6. Atomic Operations: Always use GetOrCompute for cache retrieval to ensure proper
concurrency handling and prevent cache stampedes.
Common Use Cases
Distributed Caching
Use Redis or Memcached for sharing cache across multiple application instances:
1// Initialize Redis client
2redisClient := redis.NewClient(&redis.Options{
3 Addr: "redis-cluster:6379",
4 Password: os.Getenv("REDIS_PASSWORD"),
5 DB: 0,
6})
7
8// Create distributed cache
9distributedCache := NewRedisStore[string, string](
10 redisClient,
11 "webapp:cache",
12 30*time.Minute,
13)
14
15// Set as global default
16h.DefaultCacheProvider = func() cache.Store[any, string] {
17 return distributedCache
18}
Memory-Bounded Caching
Prevent memory exhaustion by limiting cache size:
1// Limit cache to 5000 items to prevent memory exhaustion
2boundedCache := cache.NewLRUStore[string, string](5000)
3
4// Use for user-generated content where keys might be unpredictable
5var CachedSearchResults = h.CachedPerKeyT(
6 5*time.Minute,
7 func(query string) (string, h.GetElementFunc) {
8 // Normalize and validate query to prevent cache poisoning
9 normalized := normalizeSearchQuery(query)
10 return normalized, func() *h.Element {
11 return performSearch(normalized)
12 }
13 },
14 h.WithCacheStore(boundedCache),
15)
Tiered Caching
Implement a multi-level cache with fast local storage and slower distributed storage:
1type TieredCache[K comparable, V any] struct {
2 l1 cache.Store[K, V] // Fast local cache
3 l2 cache.Store[K, V] // Slower distributed cache
4}
5
6func NewTieredCache[K comparable, V any](local, distributed cache.Store[K, V]) *TieredCache[K, V] {
7 return &TieredCache[K, V]{l1: local, l2: distributed}
8}
9
10func (t *TieredCache[K, V]) Get(key K) (V, bool) {
11 // Check L1 first
12 if val, ok := t.l1.Get(key); ok {
13 return val, true
14 }
15
16 // Check L2
17 if val, ok := t.l2.Get(key); ok {
18 // Populate L1 for next time
19 t.l1.Set(key, val)
20 return val, true
21 }
22
23 var zero V
24 return zero, false
25}
26
27func (t *TieredCache[K, V]) Set(key K, value V) {
28 t.l1.Set(key, value)
29 t.l2.Set(key, value)
30}
31
32func (t *TieredCache[K, V]) Delete(key K) {
33 t.l1.Delete(key)
34 t.l2.Delete(key)
35}
36
37func (t *TieredCache[K, V]) Close() error {
38 if err := t.l1.Close(); err != nil {
39 return err
40 }
41 return t.l2.Close()
42}
43
44// Usage
45tieredCache := NewTieredCache(
46 cache.NewLRUStore[string, string](1000), // L1: 1k items in memory
47 NewRedisStore[string, string](redis, "", 1*time.Hour), // L2: Redis
48)
Security Note: The pluggable cache system helps mitigate memory exhaustion attacks by allowing
you to implement bounded caches. Always consider using size-limited caches in production environments
where untrusted input could influence cache keys.
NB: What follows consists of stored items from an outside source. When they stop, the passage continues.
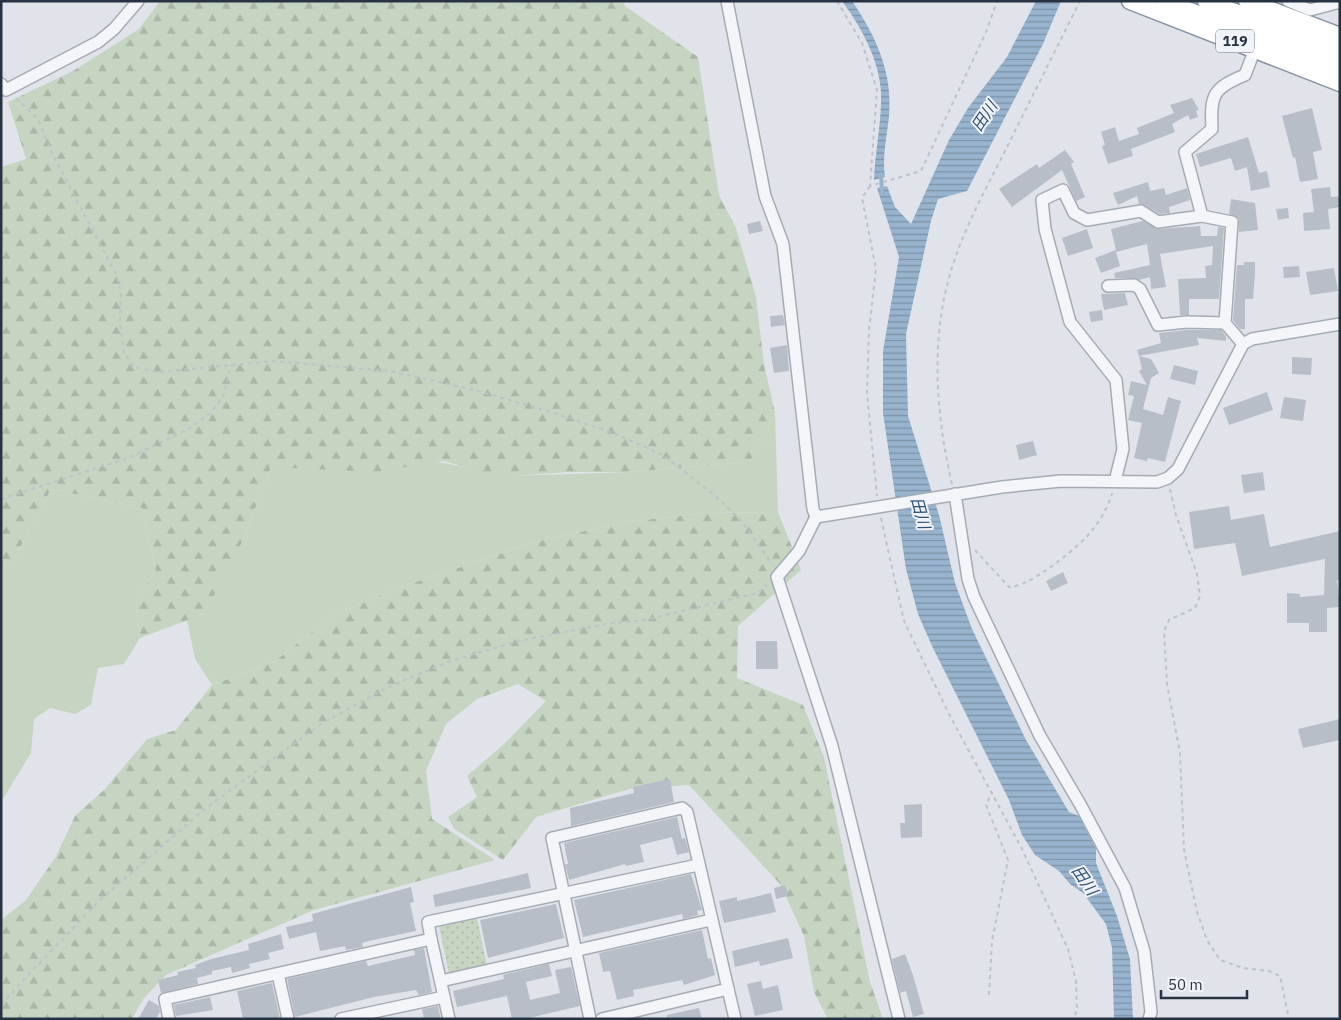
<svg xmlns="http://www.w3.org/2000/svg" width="1341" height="1020" font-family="'IBM Plex Sans','Noto Sans JP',sans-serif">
	<defs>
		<pattern id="forest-firs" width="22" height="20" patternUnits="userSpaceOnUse" patternTransform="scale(1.25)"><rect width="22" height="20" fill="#c6d5c1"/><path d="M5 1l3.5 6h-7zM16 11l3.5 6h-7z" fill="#aab7a7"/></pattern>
		<pattern id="park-dots" width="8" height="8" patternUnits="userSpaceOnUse" patternTransform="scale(1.25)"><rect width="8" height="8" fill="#c6d5c1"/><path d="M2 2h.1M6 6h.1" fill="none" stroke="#aab7a7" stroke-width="1.8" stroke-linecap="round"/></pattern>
		<pattern id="water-rules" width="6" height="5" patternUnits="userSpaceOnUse" patternTransform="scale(1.25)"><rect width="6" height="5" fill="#98b3cd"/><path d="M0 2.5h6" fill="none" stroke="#7c92a8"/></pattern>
	</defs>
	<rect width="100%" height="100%" fill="#e0e4ea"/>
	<g fill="#c6d5c1">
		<polygon points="775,412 778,512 703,513 620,523 535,542 401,587 334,615 274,662 212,685 195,659 187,620 243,540 271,467 438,462 512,476 628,472 750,462"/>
		<polygon points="51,489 142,508 156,570 136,599 140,638 124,664 98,668 91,705 75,714 50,708 34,719 31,753 1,802 1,568 11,565"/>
	</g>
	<g fill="url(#forest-firs)">
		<polygon points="160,1 623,1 625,6 698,57 719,195 736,228 756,297 764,365 775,412 750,462 628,472 568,472 503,477 443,461 376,472 271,467 243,540 204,614 140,638 136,599 156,570 142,508 51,489 11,565 1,568 1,167 26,159 8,102 73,71 139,29"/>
		<polygon points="778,512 801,570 738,626 737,678 803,705 824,757 870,982 883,1019 828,1019 814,992 804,936 780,884 689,785 629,789 536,817 503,860 454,829 448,817 477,797 467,776 504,744 546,701 518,684 477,699 446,724 426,771 432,819 495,860 314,910 252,937 166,975 144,998 132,1019 1,1019 1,920 26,900 55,858 75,816 104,790 147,739 176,730 212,685 274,662 334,615 401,587 535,542 620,523 703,513"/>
	</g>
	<polygon fill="url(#park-dots)" points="477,918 487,966 449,974 439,926"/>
	<g fill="url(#water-rules)">
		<path d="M 842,1 L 852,1 C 876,36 893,73 889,116 C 887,137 882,156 885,177 L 874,180 C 875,151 882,121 881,92 C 879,59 861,27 842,1 Z"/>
		<polygon points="1036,1 1061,1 1043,44 967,191 938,199 931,221 906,334 908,416 939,515 955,583 972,629 1026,740 1069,812 1079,816 1096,848 1096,863 1117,916 1130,959 1133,1019 1114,1019 1112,948 1106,924 1083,893 1070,884 1059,871 1035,855 1022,835 1009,800 932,646 918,614 906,569 883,413 883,351 899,257 877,188 887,186 895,207 911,224 949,140 968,108 1007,57"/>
	</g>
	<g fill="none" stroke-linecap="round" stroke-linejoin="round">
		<polyline stroke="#98b3cd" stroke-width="4" points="881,174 882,192"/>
	</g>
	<g fill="#b7bec8">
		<polygon points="1192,98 1199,110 1196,111 1198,117 1190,120 1188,115 1172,124 1175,132 1131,149 1133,156 1108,164 1102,146 1105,145 1101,132 1115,127 1119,141 1139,134 1137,128 1174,113 1170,105"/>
		<polygon points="1312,108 1322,150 1313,152 1318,179 1300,182 1295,157 1293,158 1282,116"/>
		<polygon points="1248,137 1259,173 1267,171 1270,187 1251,191 1247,167 1235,171 1231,158 1200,167 1196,154"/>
		<polygon points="1065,150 1074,162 1071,164 1085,197 1076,201 1062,170 1012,207 999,189 1037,164 1039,168"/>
		<polygon points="1148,182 1150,191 1164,188 1166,195 1187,188 1190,200 1169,207 1170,213 1160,214 1145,205 1139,204 1137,196 1118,205 1113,193"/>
		<polygon points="1330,187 1331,197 1340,196 1340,207 1328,209 1330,229 1304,231 1303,213 1314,212 1311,189"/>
		<polygon points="1231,199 1255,203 1258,230 1239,232 1239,219 1229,214"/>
		<polygon points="1288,208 1289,218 1278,220 1276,209"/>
		<polygon points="760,221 763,231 749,234 747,224"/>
		<polygon points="1143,221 1158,229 1200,226 1201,236 1217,236 1218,227 1224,228 1219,299 1189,299 1189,315 1180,315 1178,279 1206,278 1205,266 1212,265 1213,246 1160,254 1166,287 1151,289 1150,277 1139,280 1134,278 1115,278 1114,273 1150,265 1147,244 1116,252 1120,266 1101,273 1095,258 1116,250 1111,229"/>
		<polygon points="1087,229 1093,248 1068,256 1062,238"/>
		<polygon points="1244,262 1255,262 1255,274 1253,299 1245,299 1245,329 1240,329 1233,320 1237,265 1244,265"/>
		<polygon points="1299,266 1300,277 1284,278 1283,267"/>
		<polygon points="1334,268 1338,291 1310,295 1306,272"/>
		<polygon points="1125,293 1128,305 1104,310 1101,294"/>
		<polygon points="1102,310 1103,320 1091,322 1089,312"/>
		<polygon points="783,315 785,325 771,327 770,316"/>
		<polygon points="1187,330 1221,330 1226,336 1226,341 1197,338 1199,345 1139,356 1137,350 1161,343 1159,333"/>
		<polygon points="787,345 789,371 774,373 770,348"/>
		<polygon points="1139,356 1151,359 1159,373 1151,378 1143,409 1163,415 1168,397 1181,401 1165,462 1148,458 1147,461 1134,458 1142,423 1128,420 1134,396 1128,395 1131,381 1147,385 1139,371 1142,369"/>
		<polygon points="1292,357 1312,358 1311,375 1292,374"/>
		<polygon points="1174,365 1198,371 1195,385 1170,379"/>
		<polygon points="1267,392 1273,410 1229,425 1223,408"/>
		<polygon points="1284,397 1306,400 1303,421 1280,418"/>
		<polygon points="1033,441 1037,455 1019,460 1016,445"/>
		<polygon points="1263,472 1265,490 1244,493 1241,475"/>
		<polygon points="1229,506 1231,520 1264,514 1270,547 1340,531 1340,580 1337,580 1340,607 1327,608 1327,632 1309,632 1309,623 1287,623 1287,593 1300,594 1300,597 1324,595 1325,559 1242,576 1235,543 1194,549 1189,512"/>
		<polygon points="1063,572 1068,583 1051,591 1046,581"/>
		<polygon points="756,641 777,641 778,669 756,669"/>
		<polygon points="1340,719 1340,740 1303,748 1298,729"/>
		<polygon points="670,779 674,802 571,826 570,808 634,793 633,787"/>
		<polygon points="922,804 922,837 901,838 900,823 905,823 904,805"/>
		<polygon points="677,817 682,839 685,838 689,852 677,855 672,837 640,845 644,862 626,866 625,864 569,880 565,864 568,864 564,843"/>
		<polygon points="528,873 531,888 435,907 433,895"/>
		<polygon points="691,874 702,910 697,911 698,915 683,919 682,914 583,937 574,900"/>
		<polygon points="785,885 788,896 776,899 774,888"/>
		<polygon points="411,887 414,902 410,903 416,931 369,941 362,943 363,947 346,950 345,946 320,951 316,932 289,939 286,927 313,921 312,914"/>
		<polygon points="771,893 776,912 724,923 719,901 737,897 737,901"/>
		<polygon points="556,904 564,938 488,958 480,920"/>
		<polygon points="702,930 708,959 711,958 715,975 684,985 682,980 633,990 634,996 617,1000 610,971 603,972 599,953"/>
		<polygon points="281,934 284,949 268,953 270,959 249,964 250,968 232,973 231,967 212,971 212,974 197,978 198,984 161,993 158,980 178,975 177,972 196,968 195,965 211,959 249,950 248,944"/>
		<polygon points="788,938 793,958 760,966 759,961 735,967 732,951"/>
		<polygon points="424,948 432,992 419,995 416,990 374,997 295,1017 287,979 366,961 368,966 415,955 414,950"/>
		<polygon points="905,954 913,975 924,1014 913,1017 906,991 900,993 892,959"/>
		<polygon points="549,964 552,976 526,982 530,1000 560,993 555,970 571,967 580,1006 525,1019 512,1019 507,996 457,1007 453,991 504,979 503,975"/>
		<polygon points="761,981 763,989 778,985 783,1010 755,1016 747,984"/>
		<polygon points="272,983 280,1019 243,1019 237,991"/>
		<polygon points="210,997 213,1010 176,1016 174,1005"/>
		<polygon points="149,1000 159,1006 160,1012 156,1019 138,1019"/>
		<polygon points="438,1006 441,1019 424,1019 422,1009"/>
		<polygon points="699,1008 702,1019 667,1019 667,1015"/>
	</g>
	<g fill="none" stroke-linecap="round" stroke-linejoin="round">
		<defs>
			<g id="minor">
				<polyline points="727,1 765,196 783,244 813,509 816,517"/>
				<polyline points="1288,1 1310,10 1340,2"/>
				<polyline points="1,84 6,90 98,42 114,29 138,1"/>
				<polyline points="1108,286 1134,285 1140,289 1158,325 1187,322 1225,323"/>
				<path d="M 1243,344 L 1225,323 L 1232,222 L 1202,216 L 1185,152 L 1212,129 C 1210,95 1213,88 1245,75 L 1255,49"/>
				<polyline points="1115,481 1123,449 1116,380 1070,322 1045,229 1042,200 1063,190 1074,213 1087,220 1141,211 1158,222 1202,216"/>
				<polyline points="955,494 968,579 974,597 1040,736 1080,804 1125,888 1144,951 1151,1012 1149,1019"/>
				<polyline points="431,939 428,922 698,865"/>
				<polyline points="278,974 288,1019"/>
				<polyline points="441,981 711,920"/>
				<polyline points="169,1019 165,999 431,939 449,1019"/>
				<polyline points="341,1019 444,997"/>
				<polyline points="590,1019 552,838 682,808 687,812 735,1019"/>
				<polyline points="602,1019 728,989"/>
				<polyline points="899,1019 832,746 777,577 799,551 816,517 1002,487 1061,481 1157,482 1168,478 1178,469 1243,344 1252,339 1340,324"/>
			</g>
			<g id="highway">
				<polyline points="1130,1 1340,83"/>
				<polyline points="1164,1 1340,68"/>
				<polyline points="1206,1 1340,52"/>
				<polyline points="1247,1 1340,36"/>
			</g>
		</defs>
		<use href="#minor" stroke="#a5abb5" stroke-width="14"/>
		<use href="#highway" stroke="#8692a2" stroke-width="19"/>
		<g stroke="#bec2c9" stroke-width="2" stroke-dasharray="4 4" stroke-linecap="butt">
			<polyline points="837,1 862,43 877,90 870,186 921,171 986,32 997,1"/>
			<polyline points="16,98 38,119 52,153 116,274 121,292 120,324 124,353 134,367 158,372 273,361 390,371 474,390 551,412 613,433 663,455 713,494 740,519 772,564"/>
			<polyline points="870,186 862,198 876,269 869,330 867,393 877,496"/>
			<path d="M 952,484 C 936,415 930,340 951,271 C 963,231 983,194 1002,157 C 1028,105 1054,53 1080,1"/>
			<polyline points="1170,489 1176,515 1197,574 1200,596 1195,608 1169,620 1164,631 1167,684 1180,753 1184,850 1197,912 1207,940 1220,960 1243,968 1269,971 1280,976 1289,1019"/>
			<polyline points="1,499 131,457 190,428 212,412 224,394 231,365"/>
			<polyline points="881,518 904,621 950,716 1022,849 1068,949 1076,981 1077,1009 1074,1019"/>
			<path d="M 975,550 L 1009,587 C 1029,588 1082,545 1094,528 C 1101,519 1109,505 1112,493"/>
			<polyline points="989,995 992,941 1008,860 986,805 991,794"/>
			<polyline points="1,1005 29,974 100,900 206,808 321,724 386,688 450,661 519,641 606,624 645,620 757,593 767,585"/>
		</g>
		<use href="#minor" stroke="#f3f5f8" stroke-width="11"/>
		<use href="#highway" stroke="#fff" stroke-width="16"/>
	</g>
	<g text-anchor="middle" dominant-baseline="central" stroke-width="4" stroke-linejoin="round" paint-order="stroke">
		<rect fill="#f0f3f7" stroke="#636c79" stroke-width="1" x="1216" y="29.5" width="38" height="23" rx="4"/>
		<g font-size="14" font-weight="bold" fill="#273243">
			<text x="1235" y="41">119</text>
		</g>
		<g font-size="16" font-style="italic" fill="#2e527a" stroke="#f0f3f7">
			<text transform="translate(984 116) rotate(-56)">田川</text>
			<text transform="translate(921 513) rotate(75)">田川</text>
			<text transform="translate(1085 880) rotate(55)">田川</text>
		</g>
	</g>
	<rect width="1341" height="1020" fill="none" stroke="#273243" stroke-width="5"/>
	<path d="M1161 990v8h86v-8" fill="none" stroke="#273243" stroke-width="2.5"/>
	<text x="1168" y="990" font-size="15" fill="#273243" stroke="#f0f3f7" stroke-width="4" paint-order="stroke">50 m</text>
</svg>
Concurrency Note: The GetOrCompute method eliminates race conditions that could occur
in the previous implementation. When multiple goroutines request the same uncached key via
GetOrCompute method simultaneously, only one will execute the expensive render operation,
while others wait for the result. This prevents "cache stampedes" where many goroutines
simultaneously compute the same expensive value.